= Instructions to follow =
Among the entries below, extract exactly the lines that run from the one with "2. Add a button" through the one with "Apply to our", both ends included.

= Data under study =
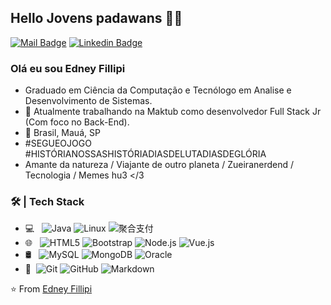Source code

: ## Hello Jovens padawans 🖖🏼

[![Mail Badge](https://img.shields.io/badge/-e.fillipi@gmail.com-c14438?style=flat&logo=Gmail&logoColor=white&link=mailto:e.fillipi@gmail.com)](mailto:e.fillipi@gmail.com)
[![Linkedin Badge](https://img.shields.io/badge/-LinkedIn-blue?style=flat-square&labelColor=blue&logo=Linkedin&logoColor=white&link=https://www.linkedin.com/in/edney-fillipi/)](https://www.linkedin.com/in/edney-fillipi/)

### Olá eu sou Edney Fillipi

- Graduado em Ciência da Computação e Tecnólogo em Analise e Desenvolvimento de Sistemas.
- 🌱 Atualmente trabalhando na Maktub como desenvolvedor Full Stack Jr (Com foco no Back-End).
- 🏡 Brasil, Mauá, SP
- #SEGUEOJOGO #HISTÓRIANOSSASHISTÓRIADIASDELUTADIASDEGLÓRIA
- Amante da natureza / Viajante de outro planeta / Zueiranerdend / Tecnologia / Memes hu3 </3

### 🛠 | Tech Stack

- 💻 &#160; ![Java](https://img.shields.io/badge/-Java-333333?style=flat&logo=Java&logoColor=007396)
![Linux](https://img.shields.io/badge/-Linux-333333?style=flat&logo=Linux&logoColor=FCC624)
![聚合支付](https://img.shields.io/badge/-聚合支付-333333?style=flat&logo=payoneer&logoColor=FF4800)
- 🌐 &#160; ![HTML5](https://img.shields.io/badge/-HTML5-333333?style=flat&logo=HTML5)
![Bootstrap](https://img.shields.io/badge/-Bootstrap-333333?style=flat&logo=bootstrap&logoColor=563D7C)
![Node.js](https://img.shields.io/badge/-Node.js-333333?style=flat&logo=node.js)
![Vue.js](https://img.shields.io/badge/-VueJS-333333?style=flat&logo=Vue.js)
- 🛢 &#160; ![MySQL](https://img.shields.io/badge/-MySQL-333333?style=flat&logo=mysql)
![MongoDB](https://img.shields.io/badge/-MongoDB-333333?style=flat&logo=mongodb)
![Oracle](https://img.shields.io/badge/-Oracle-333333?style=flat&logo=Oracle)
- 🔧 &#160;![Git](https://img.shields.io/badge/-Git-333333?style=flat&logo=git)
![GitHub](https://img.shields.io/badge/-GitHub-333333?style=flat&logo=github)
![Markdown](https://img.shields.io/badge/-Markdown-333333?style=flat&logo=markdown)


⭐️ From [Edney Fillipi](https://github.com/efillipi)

==

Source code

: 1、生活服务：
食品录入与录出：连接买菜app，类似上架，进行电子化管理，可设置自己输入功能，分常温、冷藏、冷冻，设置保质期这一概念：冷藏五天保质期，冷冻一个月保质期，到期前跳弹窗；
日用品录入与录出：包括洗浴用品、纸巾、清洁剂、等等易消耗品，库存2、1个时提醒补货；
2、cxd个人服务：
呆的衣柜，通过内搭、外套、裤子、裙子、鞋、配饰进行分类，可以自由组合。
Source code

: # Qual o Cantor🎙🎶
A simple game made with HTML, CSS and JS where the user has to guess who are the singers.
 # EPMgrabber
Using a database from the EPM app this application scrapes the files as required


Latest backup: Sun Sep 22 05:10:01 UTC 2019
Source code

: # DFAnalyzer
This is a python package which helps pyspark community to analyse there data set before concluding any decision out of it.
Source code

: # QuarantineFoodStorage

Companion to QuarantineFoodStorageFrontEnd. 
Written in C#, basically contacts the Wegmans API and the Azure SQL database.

...

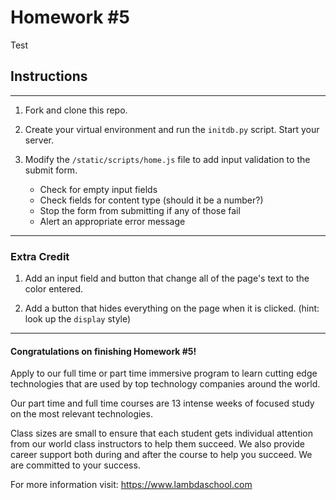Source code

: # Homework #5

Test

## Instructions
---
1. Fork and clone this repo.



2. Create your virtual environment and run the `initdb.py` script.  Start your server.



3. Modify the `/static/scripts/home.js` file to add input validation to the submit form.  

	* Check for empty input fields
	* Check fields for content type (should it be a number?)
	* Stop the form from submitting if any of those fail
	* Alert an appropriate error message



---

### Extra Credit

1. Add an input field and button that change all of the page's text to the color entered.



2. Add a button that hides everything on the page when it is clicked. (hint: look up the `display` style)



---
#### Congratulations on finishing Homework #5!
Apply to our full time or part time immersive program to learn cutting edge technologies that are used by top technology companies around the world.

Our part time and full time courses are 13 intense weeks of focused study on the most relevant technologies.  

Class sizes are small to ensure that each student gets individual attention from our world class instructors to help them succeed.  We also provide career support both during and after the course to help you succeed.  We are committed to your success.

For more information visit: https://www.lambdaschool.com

= Written reply =
2. Add a button that hides everything on the page when it is clicked. (hint: look up the `display` style)



---
#### Congratulations on finishing Homework #5!
Apply to our full time or part time immersive program to learn cutting edge technologies that are used by top technology companies around the world.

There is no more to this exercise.